• _Written task A_
According to the blue flu text, which group of employees first used this tactic?
• _Written task B_
From the blue flu text, output the part that opens with the words containing "Workers have used" and closes with "improved collective-bargaining agreements.".

• _Text shown_

The blue flu is a work stoppage by a group of employees who are prohibited by law from calling a standard labor-union-type strike. Instead of striking, employees conspire to call in sick on the same day or days to voice a protest or win some type of concession. Since this tactic was initially used by uniformed police officers, it was given the label blue flu in reference to the most prevalent color of police uniforms. Other groups of employees who were faced with the same bans on striking as the police eventually adopted the same tactics. As a result, sickouts by employee groups other than police officers are often identified as the blue flu.

Workers have used strikes — the most common type of work stoppage — to win concessions from employers for centuries. Early strikes were declared illegal in many countries, and were quickly and forcefully disbanded. During the industrial revolution of the 18th and 19th centuries, however, strikes became increasingly recognized as legal as organized labor began flexing its muscle. Picket lines became familiar sights as the strike grew into a major weapon in collective-bargaining negotiations. Union leaders increasingly threatened or called strikes to demand — and win — better working conditions, higher wages, and improved collective-bargaining agreements.

• _Supplied records_

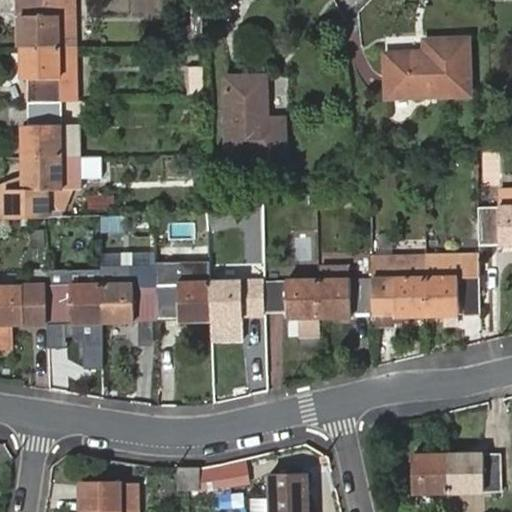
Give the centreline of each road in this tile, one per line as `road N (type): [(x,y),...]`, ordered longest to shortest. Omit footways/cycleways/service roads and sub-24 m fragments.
road 1 (residential): [(340,405),(214,431),(41,417)]
road 2 (residential): [(511,370),(340,405)]
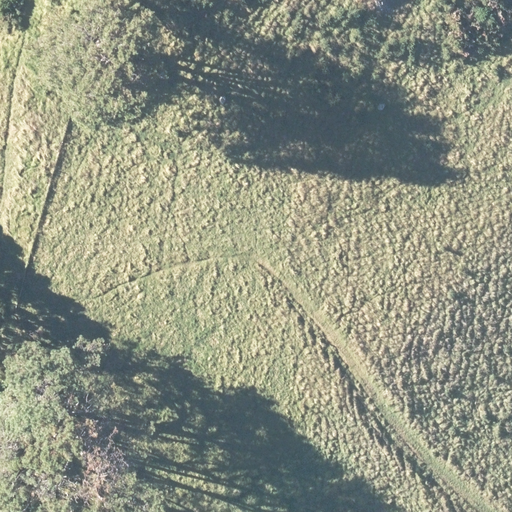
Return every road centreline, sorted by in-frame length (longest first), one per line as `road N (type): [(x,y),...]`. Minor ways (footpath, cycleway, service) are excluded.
road 1 (track): [(490,511),(355,370),(261,255),(224,244),(70,304),(18,293),(0,242)]
road 2 (track): [(0,235),(36,0)]
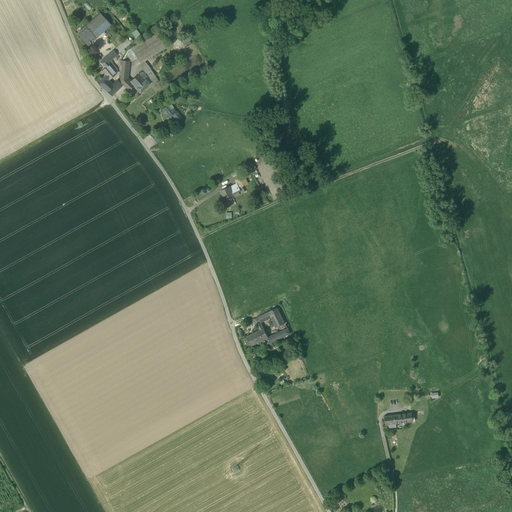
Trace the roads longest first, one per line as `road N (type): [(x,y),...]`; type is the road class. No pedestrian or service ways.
road 1 (unclassified): [(329,511),(239,348),(180,198),(88,75),(57,0)]
road 2 (track): [(109,101),(0,163)]
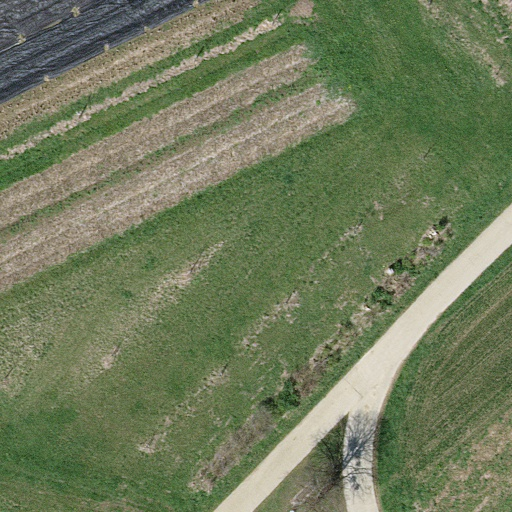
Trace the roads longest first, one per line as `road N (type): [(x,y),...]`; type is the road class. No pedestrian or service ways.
road 1 (track): [(511,229),(233,511)]
road 2 (track): [(390,350),(366,397),(361,511)]
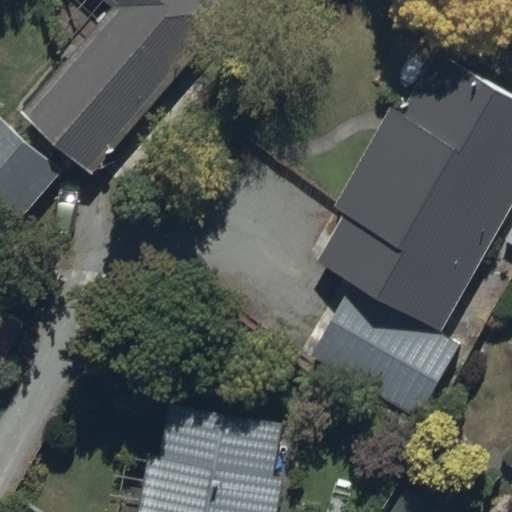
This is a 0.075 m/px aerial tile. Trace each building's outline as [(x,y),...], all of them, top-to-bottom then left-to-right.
[(236,0),(114,0),(26,105),(96,165),(236,0)] [(511,78),(435,39),(429,51),(393,33),(369,80),(393,92),(337,200),(348,205),(323,252),(452,319),(498,230),(511,237),(511,78)] [(0,227),(5,232),(64,164),(0,108),(0,227)] [(348,277),(311,350),(428,409),(465,336),(348,277)] [(0,367),(27,315),(0,301),(0,367)] [(278,511),(286,468),(278,467),(287,409),(173,391),(164,446),(152,444),(140,511),(278,511)]
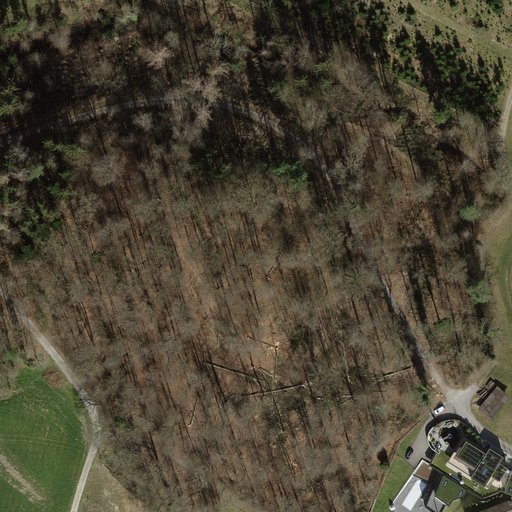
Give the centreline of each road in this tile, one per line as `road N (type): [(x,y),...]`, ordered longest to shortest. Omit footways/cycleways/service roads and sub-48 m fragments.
road 1 (track): [(477,421),(414,344),(362,250),(340,188),(304,141),(202,101),(79,113),(0,146)]
road 2 (track): [(236,0),(504,145)]
road 3 (track): [(0,280),(93,411),(97,436),(74,511)]
road 4 (track): [(456,403),(498,351),(481,257),(511,193)]
road 5 (track): [(263,511),(151,443),(97,436)]
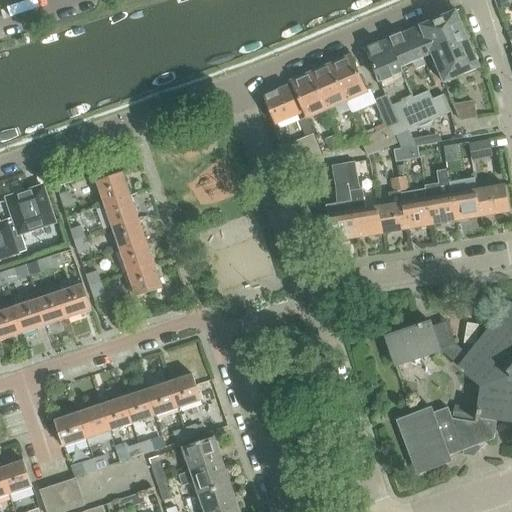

• _Written reply A_
Uniformed police officers.

• _Written reply B_
Workers have used strikes — the most common type of work stoppage — to win concessions from employers for centuries. Early strikes were declared illegal in many countries, and were quickly and forcefully disbanded. During the industrial revolution of the 18th and 19th centuries, however, strikes became increasingly recognized as legal as organized labor began flexing its muscle. Picket lines became familiar sights as the strike grew into a major weapon in collective-bargaining negotiations. Union leaders increasingly threatened or called strikes to demand — and win — better working conditions, higher wages, and improved collective-bargaining agreements.